Plant Control

Snapshot of the front panel of the simulator:



Description of the simulated system

In this simulator a simple plant is simulated. The plant consists of two liquid tanks in series. The production rate is controlled by a flow control loop. The mass balance of each of the tanks are controlled by two level control loops.

Each of the tanks are integrators, dynamically. The model of tank 1 is

rA1dh1/dt = K1u1 - wout

The model of tank 2 is

rA2dh2/dt = win - K2u2

where

wout = win = wSP (procution rate setpoint)

The simulator also implements sensor and subsequent scaling functions of each of level measurement signals. Also setpoint scaling is implemented. The sensor and scaling functions are availble at the front panel of the simulator.

The level controllers, LC1 and  LC2, are PID-controllers.


Aims

The aim of this simulator is to give an understanding of the behaviour of a process plant where the process flow and the mass balances are to be controlled.


Motivation

Industrial plants usually consist of one or more production lines which in turn consist of a number of unit process operations, e.g. reactors, heat exchangers, and separators, connected in series. It is important that the production rate of the process line and that the mass balance of the individual processes are controlled. This is done principally as in the present simulator.


Tasks

Initially, do not use feedforward control.

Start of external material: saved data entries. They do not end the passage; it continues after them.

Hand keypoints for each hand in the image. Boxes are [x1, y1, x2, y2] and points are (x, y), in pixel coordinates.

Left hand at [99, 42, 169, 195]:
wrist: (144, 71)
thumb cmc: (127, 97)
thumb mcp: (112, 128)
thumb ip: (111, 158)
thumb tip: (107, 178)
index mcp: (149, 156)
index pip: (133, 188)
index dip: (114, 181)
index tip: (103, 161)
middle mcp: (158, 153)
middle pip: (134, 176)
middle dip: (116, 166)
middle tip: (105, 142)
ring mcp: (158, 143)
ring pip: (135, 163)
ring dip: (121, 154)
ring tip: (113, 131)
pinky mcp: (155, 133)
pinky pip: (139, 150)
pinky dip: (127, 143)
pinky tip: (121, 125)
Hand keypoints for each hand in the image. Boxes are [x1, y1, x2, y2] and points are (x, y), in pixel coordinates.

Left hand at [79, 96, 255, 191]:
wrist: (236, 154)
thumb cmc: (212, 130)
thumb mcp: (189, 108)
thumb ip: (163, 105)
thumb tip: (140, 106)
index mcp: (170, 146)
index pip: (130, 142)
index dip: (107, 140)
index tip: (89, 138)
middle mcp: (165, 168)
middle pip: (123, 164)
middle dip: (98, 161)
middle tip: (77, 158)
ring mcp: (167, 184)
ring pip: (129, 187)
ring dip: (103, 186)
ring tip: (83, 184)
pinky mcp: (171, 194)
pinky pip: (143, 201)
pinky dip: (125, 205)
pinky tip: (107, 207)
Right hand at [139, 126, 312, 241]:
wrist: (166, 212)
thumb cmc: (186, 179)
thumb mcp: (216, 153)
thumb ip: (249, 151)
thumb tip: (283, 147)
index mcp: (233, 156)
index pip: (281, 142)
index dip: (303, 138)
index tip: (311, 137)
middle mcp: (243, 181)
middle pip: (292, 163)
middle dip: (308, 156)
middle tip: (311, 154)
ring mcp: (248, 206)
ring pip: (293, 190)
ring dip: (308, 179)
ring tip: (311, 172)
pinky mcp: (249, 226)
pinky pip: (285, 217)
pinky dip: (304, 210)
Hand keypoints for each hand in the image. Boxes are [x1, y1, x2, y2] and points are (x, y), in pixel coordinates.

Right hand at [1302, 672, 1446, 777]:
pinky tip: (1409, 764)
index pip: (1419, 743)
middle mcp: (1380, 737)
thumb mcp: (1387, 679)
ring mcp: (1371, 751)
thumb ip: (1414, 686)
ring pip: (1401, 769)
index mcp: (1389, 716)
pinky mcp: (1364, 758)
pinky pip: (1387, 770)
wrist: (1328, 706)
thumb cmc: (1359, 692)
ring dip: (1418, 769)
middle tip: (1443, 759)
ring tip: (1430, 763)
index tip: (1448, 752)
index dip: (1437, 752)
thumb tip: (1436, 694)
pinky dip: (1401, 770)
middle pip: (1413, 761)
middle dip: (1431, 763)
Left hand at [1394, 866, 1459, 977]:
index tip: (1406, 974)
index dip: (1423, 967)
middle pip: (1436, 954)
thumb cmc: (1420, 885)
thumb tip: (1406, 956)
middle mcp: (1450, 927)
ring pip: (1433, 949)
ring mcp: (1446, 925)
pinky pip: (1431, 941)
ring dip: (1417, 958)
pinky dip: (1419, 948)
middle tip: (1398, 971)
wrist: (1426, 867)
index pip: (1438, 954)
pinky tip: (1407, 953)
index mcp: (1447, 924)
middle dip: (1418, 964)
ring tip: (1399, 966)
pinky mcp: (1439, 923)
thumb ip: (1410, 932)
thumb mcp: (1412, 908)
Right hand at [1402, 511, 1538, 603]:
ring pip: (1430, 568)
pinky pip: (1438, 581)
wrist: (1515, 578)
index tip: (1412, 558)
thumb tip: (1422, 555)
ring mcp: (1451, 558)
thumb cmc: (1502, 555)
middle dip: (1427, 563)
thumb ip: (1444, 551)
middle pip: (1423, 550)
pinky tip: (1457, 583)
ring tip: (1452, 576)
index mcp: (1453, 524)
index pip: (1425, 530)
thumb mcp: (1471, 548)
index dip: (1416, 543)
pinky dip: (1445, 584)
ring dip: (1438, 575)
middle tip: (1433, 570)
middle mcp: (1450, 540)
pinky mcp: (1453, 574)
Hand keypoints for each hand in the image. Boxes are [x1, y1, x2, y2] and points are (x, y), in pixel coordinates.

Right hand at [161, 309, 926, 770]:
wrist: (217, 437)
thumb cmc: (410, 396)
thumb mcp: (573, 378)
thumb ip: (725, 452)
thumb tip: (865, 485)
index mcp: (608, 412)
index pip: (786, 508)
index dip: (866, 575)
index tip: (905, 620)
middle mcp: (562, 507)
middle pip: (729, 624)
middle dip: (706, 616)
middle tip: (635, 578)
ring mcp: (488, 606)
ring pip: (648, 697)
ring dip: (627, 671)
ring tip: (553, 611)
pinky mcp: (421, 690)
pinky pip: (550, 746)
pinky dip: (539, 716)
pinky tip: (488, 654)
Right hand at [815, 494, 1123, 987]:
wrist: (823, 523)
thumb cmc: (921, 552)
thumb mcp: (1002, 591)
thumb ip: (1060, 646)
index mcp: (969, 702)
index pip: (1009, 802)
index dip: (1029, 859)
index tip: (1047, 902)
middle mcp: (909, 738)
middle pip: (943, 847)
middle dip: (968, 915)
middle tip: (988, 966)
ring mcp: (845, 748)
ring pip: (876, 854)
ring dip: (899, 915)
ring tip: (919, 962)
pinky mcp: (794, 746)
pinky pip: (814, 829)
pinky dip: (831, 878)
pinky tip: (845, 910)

  1. Open loop control: Show (by simulation) that the tank levels can not be controlled in open loop (fixed control signal). To see this, set the controllers in manual mode, and change the production rate setpoint a little (this change is a disturbance to the tanks).

     

  2. Closed loop level control with P-controller: You can let the level controllers LC1 and LC2 have P controller actions with gains of 10.
    1. Explain that LC2 must be set in Direct Mode (i.e. the controller must have negative gain), while LC1 must be set in Reverse Mode (i.e. the controller must have positive gain). Run the simulator. What happens if you set LC1 or LC2 in wrong mode?
    2. Show in a simulation that there is a non-zero steady-state control error in one of the tanks after a change in the production rate (which acts as a disturbance).

     

  3. Closed loop control with PI-controller:  Let Kp and Ti in both LC1 and LC2 have values 10 and 100 s, respectively.
    1. Show in a simulation that the steady-state level control errors are zero after a change in the production rate (i.e. a disturbance change).
    2. Show in a simulation that e.g. control loop 1 gets worse stability if the integral action is increased (Ti decreased).
       
  4. Feedforward control:  Let LC1 and LC2 be PI controllers. Apply feedforward control from the production rate in both level control loops (set the Feedforward Control switches). Explain how the feedforward control should work, ideally. Simulate, while changing the production rate freely. Is there any benefit for the level controls by using feedforward? Probably not with the default settings of the controller output ranges of LC1 and LC2! But see if the feedforward control works as assumed if you change the Minumum value of the controller outputs from 0 to e.g. -4! Explain!